* What you need to do *
Go through the material and return every line that contains the string "opera".

* Supplied records *

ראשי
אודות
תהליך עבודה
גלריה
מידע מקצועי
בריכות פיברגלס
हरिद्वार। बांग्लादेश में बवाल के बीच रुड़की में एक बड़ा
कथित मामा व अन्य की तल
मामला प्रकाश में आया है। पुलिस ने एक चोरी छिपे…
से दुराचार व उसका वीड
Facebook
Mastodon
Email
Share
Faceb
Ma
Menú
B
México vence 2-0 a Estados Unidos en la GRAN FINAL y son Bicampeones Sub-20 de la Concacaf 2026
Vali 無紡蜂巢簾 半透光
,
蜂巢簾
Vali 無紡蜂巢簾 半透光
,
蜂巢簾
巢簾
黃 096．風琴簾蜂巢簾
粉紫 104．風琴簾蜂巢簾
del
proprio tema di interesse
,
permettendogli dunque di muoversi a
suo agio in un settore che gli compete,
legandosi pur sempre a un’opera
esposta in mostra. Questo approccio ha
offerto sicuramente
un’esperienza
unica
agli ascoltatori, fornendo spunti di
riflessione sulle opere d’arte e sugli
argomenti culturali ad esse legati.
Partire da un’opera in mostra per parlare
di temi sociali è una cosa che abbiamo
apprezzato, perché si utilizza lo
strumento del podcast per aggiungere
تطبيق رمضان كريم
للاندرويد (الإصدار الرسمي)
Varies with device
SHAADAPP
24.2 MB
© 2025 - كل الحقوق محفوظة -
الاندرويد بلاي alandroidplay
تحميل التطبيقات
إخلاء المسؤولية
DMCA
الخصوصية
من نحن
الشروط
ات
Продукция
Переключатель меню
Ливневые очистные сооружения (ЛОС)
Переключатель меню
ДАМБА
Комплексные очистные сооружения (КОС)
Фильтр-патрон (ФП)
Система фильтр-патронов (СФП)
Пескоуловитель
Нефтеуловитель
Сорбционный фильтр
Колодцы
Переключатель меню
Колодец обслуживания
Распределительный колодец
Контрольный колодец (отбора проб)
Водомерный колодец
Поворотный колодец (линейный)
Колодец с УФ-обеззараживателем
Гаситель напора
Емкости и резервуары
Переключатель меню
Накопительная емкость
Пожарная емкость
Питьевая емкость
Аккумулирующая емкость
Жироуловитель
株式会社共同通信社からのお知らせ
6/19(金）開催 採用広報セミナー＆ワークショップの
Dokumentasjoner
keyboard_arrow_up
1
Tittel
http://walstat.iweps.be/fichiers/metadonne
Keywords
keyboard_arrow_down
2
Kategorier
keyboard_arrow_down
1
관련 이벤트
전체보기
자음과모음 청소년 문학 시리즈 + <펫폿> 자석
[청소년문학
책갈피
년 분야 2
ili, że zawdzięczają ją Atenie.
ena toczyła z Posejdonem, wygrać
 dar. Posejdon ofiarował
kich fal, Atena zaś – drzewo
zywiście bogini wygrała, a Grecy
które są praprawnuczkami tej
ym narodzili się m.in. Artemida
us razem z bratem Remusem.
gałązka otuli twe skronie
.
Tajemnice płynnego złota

* Finished exercise *
legandosi pur sempre a un’opera
Partire da un’opera in mostra per parlare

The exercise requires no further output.